PARTIALLY ACCEPTED: The Government accepts the thrust of recommendation 9 and this year will undertake independent economic work that will be published. Only after that work has been carried out can decisions be taken about recommendations 10 and 12.
Comment: Hopefully the report will be balanced Reply?.
Recommendation 11. To improve the supply of government information for re-use, the Better Regulation Executive should promote publication of regulatory information, and should work with OPSI to encourage publication in open formats and under licences permitting re-use. ACCEPTED
Recommendation 13. To maximise the potential value of civil servants' input into online fora, by autumn 2007 the Cabinet Office Propriety and Ethics and Government Communications teams should together clarify how civil servants should respond to citizens seeking government advice and guidance online.
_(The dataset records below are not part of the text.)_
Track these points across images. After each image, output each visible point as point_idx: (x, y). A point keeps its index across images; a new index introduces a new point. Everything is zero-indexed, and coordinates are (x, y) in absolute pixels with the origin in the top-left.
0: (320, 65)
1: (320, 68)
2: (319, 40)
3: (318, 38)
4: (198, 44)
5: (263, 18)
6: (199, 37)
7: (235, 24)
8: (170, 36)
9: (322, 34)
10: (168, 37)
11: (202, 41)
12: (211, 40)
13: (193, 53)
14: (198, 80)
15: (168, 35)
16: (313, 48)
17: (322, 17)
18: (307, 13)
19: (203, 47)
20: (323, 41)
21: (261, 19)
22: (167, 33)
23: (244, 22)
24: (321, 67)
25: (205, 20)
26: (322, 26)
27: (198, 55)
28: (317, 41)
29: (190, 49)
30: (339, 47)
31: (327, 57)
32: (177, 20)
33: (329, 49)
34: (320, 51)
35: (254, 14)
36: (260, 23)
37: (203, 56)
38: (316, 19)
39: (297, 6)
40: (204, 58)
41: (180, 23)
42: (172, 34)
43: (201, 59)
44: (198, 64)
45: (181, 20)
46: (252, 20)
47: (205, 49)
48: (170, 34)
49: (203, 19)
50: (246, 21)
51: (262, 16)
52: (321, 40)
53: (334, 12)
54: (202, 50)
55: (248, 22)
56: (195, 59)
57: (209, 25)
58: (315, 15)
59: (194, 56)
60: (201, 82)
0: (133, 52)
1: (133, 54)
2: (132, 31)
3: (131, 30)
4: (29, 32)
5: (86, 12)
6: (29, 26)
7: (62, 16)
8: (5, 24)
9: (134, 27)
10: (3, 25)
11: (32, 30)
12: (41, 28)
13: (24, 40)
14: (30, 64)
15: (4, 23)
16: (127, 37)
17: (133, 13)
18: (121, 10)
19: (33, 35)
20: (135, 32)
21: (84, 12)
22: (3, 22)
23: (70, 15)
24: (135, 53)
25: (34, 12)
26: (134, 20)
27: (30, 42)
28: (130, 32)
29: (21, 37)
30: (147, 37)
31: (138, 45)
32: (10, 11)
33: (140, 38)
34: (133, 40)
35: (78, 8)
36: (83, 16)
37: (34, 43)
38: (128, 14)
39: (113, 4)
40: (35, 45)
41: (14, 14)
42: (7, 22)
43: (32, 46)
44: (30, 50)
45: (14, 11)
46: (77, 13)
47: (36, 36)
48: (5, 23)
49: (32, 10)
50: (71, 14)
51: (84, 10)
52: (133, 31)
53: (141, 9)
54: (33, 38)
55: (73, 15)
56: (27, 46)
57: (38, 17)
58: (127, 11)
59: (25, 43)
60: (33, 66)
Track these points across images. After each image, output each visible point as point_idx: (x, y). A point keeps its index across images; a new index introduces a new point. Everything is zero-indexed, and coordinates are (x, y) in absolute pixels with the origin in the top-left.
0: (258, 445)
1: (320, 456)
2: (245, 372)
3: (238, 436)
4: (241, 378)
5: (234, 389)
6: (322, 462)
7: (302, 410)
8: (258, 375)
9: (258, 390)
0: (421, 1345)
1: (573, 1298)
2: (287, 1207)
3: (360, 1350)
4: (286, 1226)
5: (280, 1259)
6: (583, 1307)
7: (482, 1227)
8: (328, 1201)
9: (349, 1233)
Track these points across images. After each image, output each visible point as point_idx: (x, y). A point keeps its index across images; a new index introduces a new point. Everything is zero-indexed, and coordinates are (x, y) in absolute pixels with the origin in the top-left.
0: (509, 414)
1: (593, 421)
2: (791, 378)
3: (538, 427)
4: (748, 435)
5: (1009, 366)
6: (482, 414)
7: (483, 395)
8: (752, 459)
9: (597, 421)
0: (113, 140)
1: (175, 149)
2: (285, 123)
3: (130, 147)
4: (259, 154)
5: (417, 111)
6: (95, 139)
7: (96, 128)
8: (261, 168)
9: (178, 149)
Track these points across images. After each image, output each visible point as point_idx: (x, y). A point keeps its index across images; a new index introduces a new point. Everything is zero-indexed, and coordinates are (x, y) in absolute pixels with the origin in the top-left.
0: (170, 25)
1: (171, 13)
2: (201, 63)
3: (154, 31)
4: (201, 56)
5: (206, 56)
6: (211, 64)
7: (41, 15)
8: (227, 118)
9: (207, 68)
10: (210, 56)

ACCEPTED
Recommendation 14. The Digital Inclusion Team should explore the potential for promoting digital and social inclusion through the partnerships proposed in recommendation 1 and report to the Sub-Committee on Electronic Service Delivery (PSX(E)), in line with recommendation 15. ACCEPTED
Recommendation 15. The Minister for the Cabinet Office, in conjunction with OPSI, should report to PSX(E) by December 2007 on departments' plans for implementing these recommendations, and by December 2008 on progress and results. ACCEPTED: In line with recommendation 15, government will take stock of progress across departments by the end of 2007.